I started off by soldering the Arduino nano and the shift registers. Followed by the header pins and the 16 resistors. Then came the rat’s nest of wires. I’m sure if I took a bit more time I could have made it look a bit nicer but when working with a board this small and with this many components on its almost always going to end up looking like a little bit of a mess. Lastly, I soldered in the 2 rotary encoders. Once everything was soldered together, I hooked it back up to power to give it a final test. Everything worked well on the first try, to my surprise.
Designing and Printing the Unit/ Fusion 360
Now with all the electronics working properly now I was able to make the full unit in Fusion 360. (Design Tip: A lot of items in this are pressure fit. Whenever I am making a hole or slot that is pressure fit, I always add 0.01 inches of empty space.) Because I had already built the LED matrix, the first thing I worked on was a way to attach that to the main body. All that required was building another bracket that goes behind the matrix. This also serves as a way to cover the wires and LED leads. 4 4-40 nuts are inserted and pressure fit into the openings than the screws from the matrix are tightened onto those nuts.
The next plastic part to design is the main body. The main body holds the circuit board, power socket, and the 2 rotary encoders. This also has a slot for 2 4-40 nuts. Once the LED matrix bracket is pressed into place screws will be pressed into the bracket and threaded into those nuts.
The next pieces I printed were the knobs for the 2 rotary encoders. These were printed on my ender 3 using gray Hatchbox filament. These knobs are pressure fit with the rotary encoders, but I did use a drop of super glue on the inside of the knob to ensure a strong long-lasting bond with the encoders.

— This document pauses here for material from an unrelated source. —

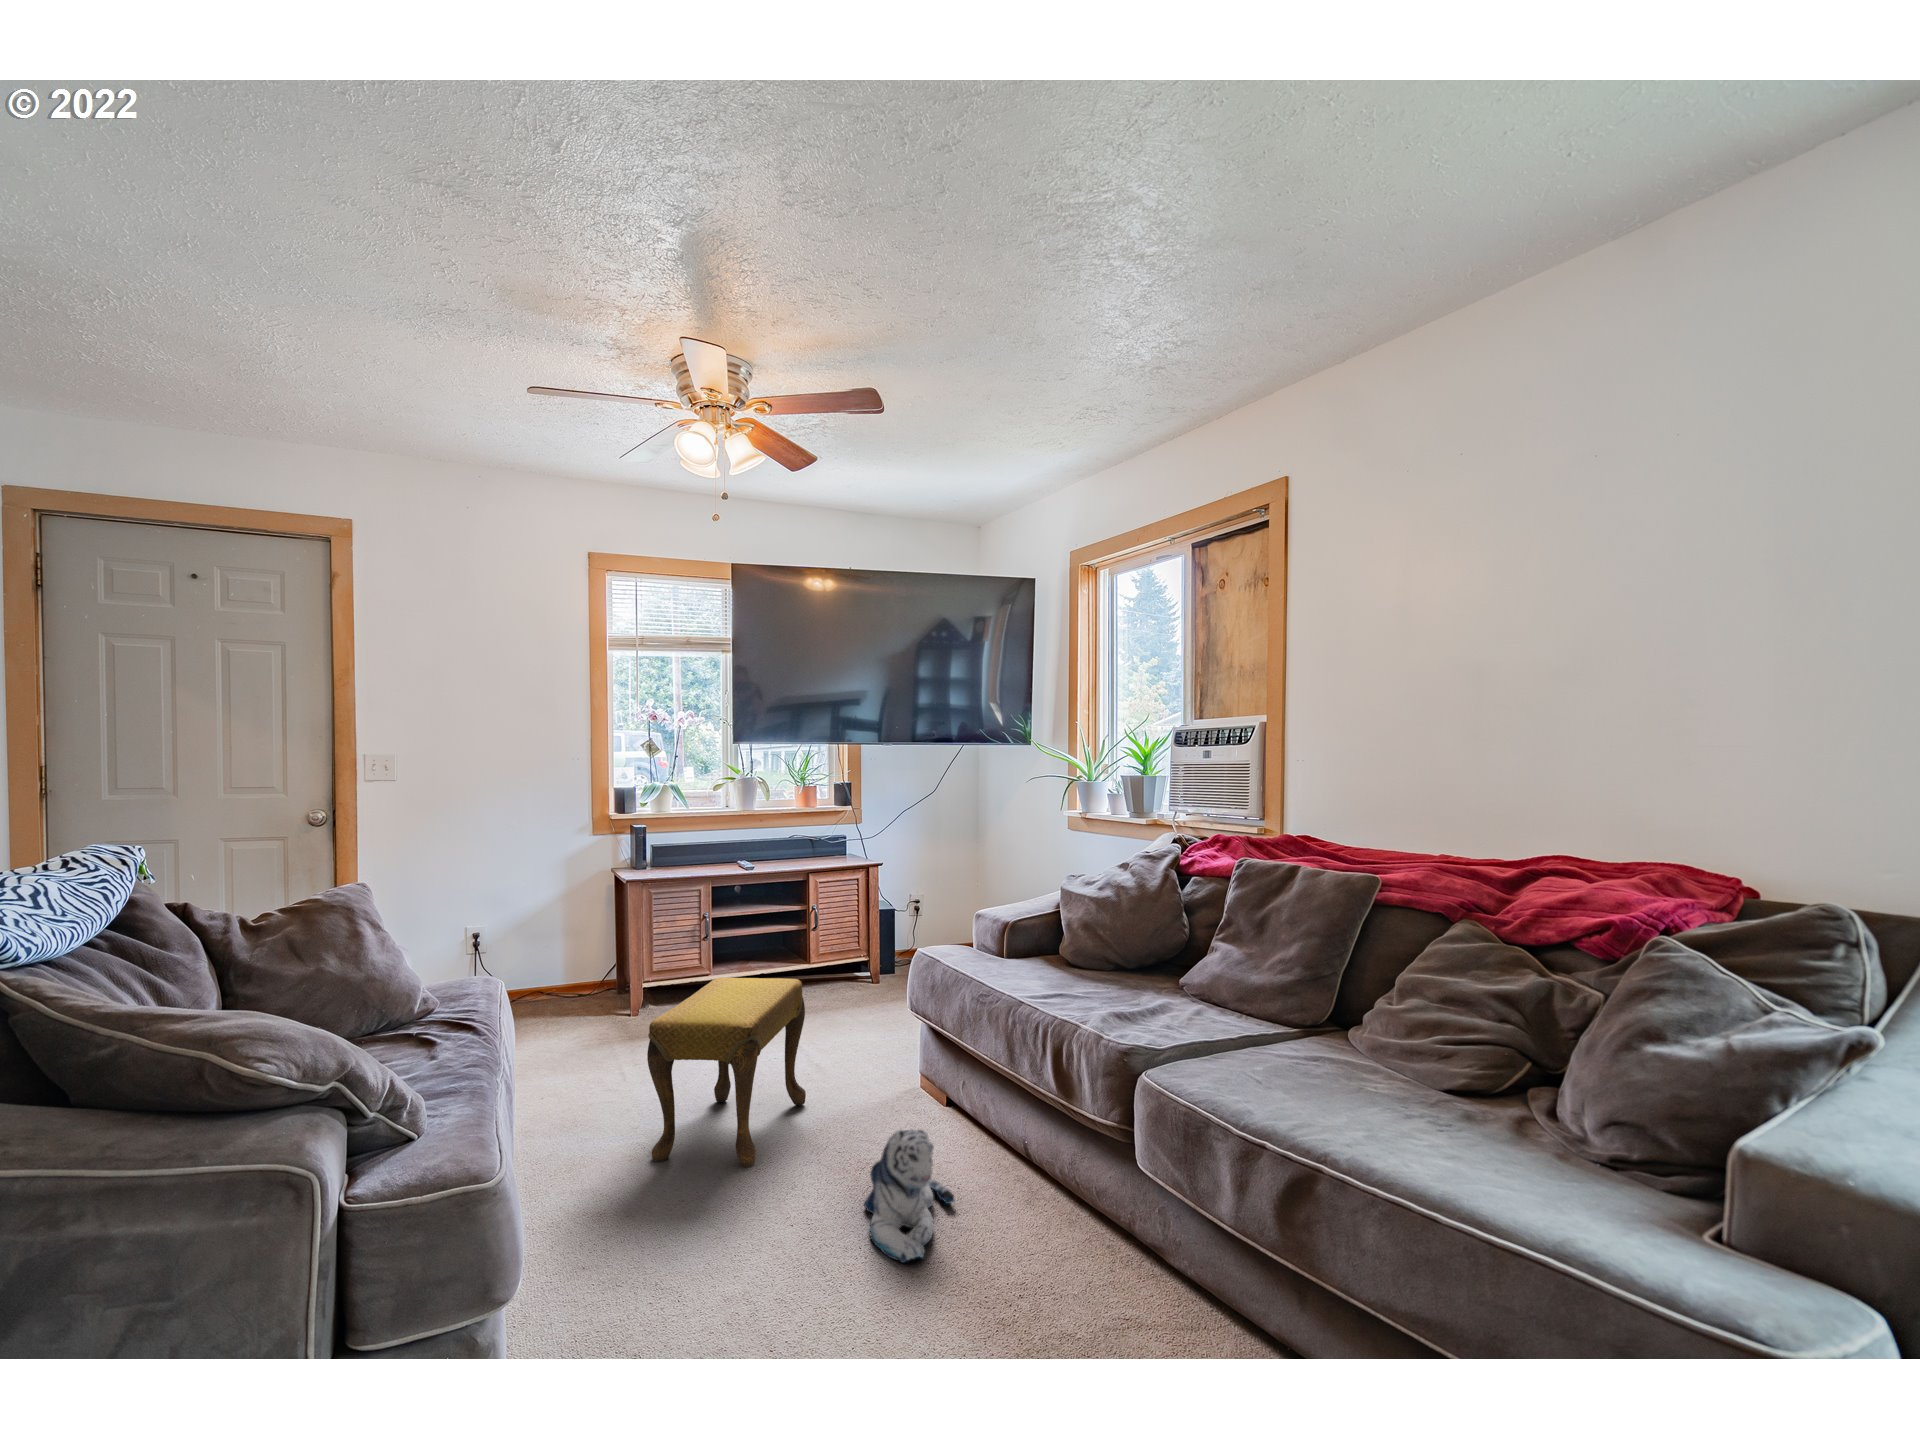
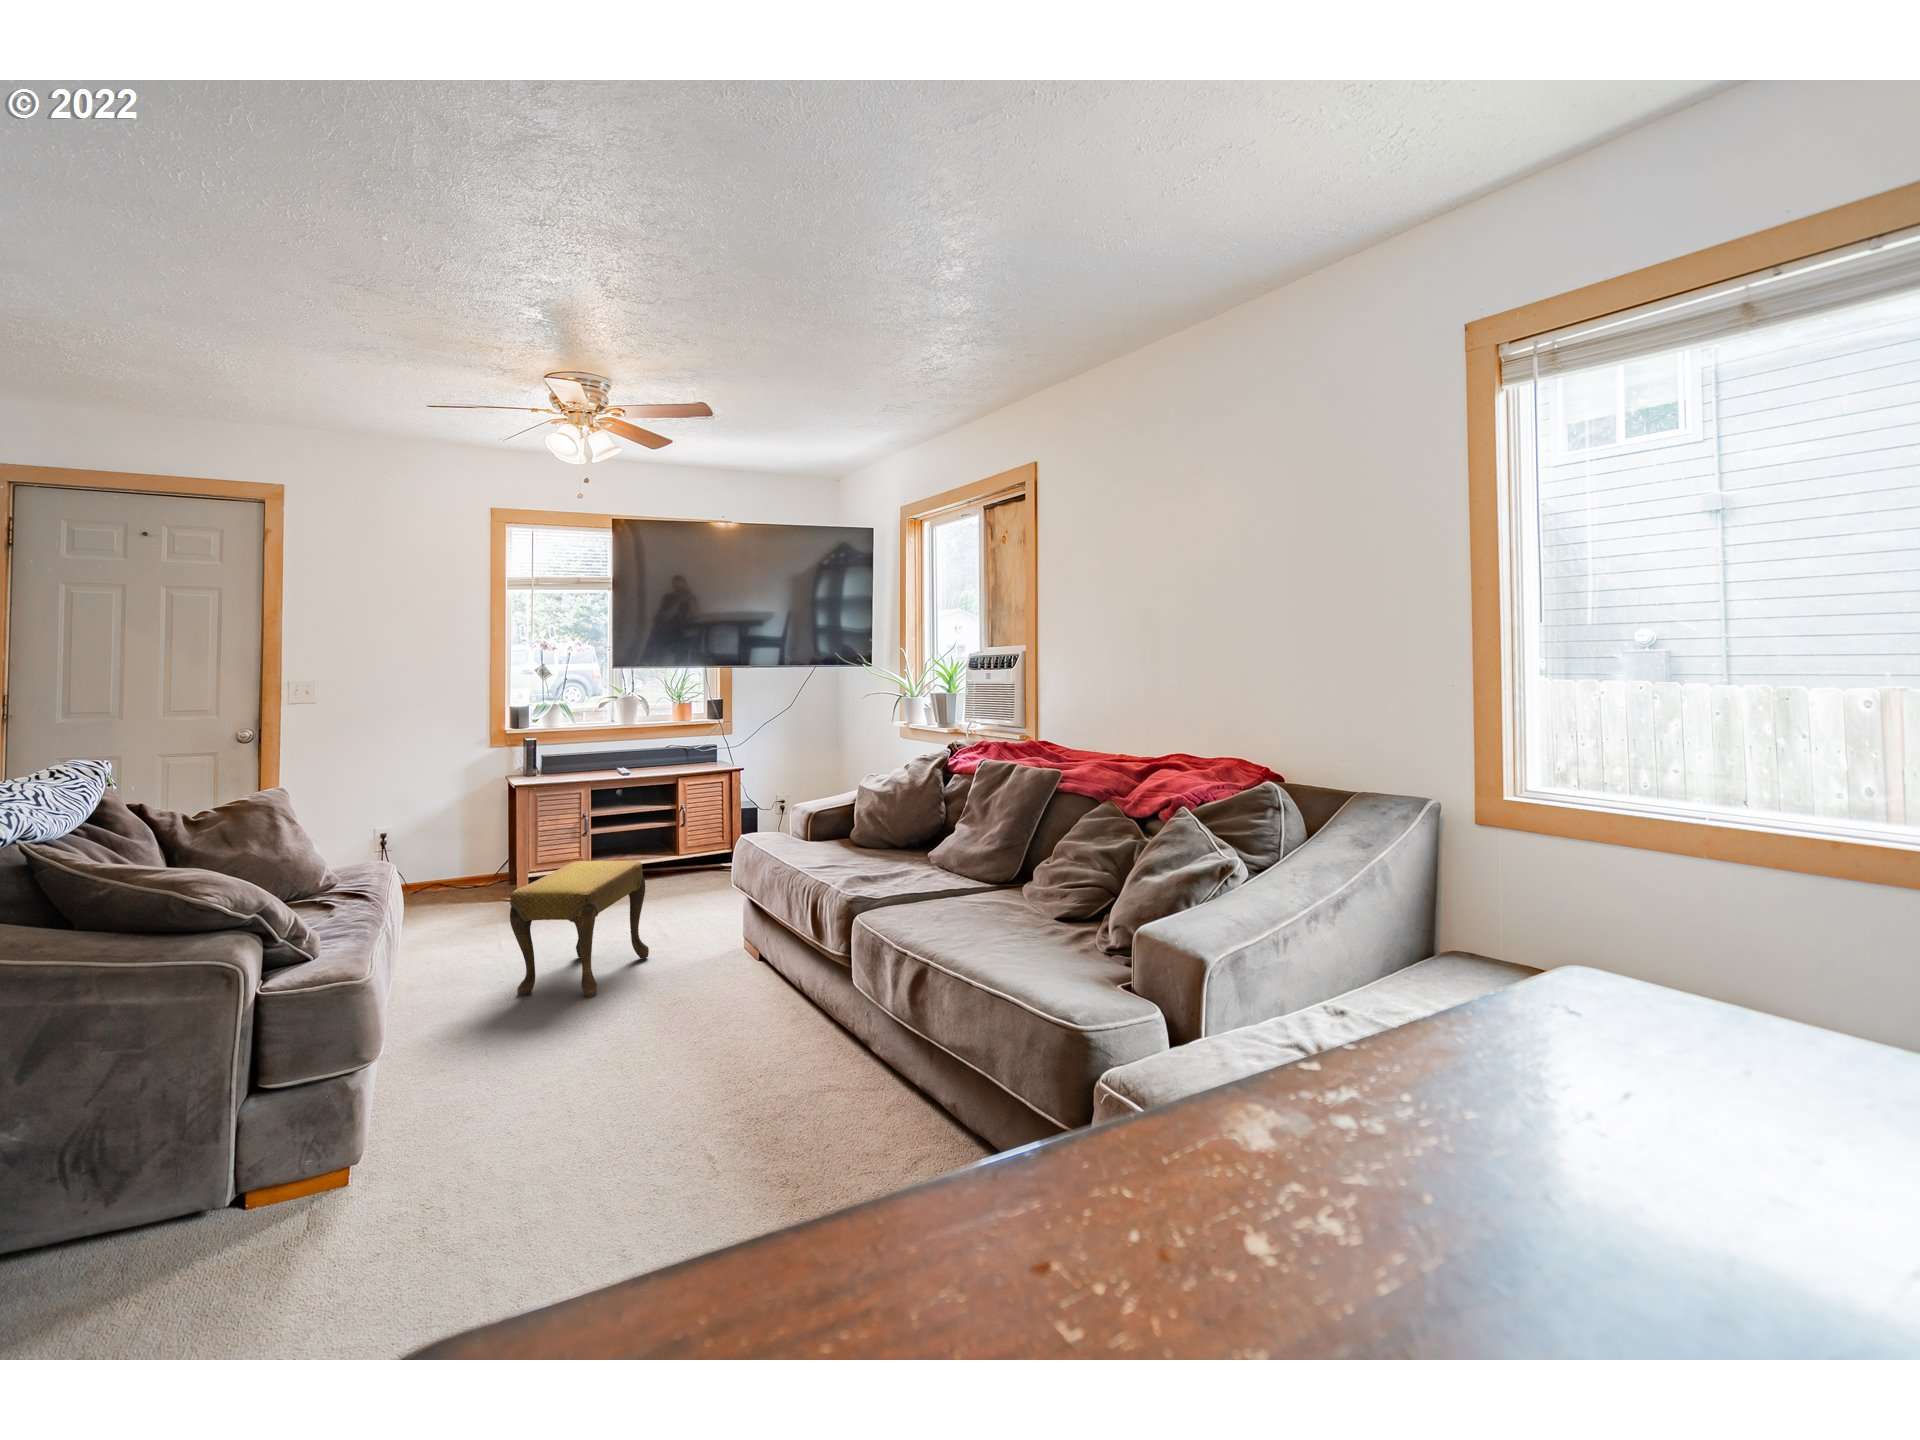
plush toy: present [864,1130,955,1263] -> none [665,961,735,1047]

Then the final piece that was printed was a lid that goes over the main body. This is just a simple pressure fitting cover for the electronic. No screws or glue is used for this piece and it fits snug. When I was designing the lid, I though the pressure fit wouldn’t work and would either be too tight to fit properly or be too loose and would constantly come off. But it turned out to be perfect. I could through this unit against a wall and it wouldn’t pop out, and when I wanted to take it apart I just pulled it in the right way and it would come out.
Final Assembly
This part was very easy and straight forward. First thing I did was pop the 4-40 nuts into the hexagonal holes on the matrix bracket and Main body total of 6 nuts. Then I screwed the circuit board into the main body. Because of the way I laid out the components onto the circuit board, I was only able to use 2 Screws to hold it in place, which is good enough but if I were to resolder the board, I would have left more space for the screws. Next, I popped the rotary encoders into place and slid on the knobs. After that, pressed the lid into place. Then pressed to LED matrix and bracket onto the main body and screwed it together. And that was it for the assembly.
Game Play and Final Thoughts
Now the only thing left to do is plug it in and start playing. So how is the gameplay? Honestly not great. The unit works perfectly; each player is easy to control the ball bounces exactly as intended; the rotary encoders work great. The only problem is, it is WAY too easy. The matrix is only 8 LEDs tall, which means that in order to score a point the ball needs to go into a spot which the other player is not occupying. But the player’s paddle is 3 LEDs tall. So at any point in time each player is covering almost 40% of their side of the play field. So it is very hard to miss the ball.
All in all I am very happy with this build. It was very fun to make, it looks good, and I am happy with the final product.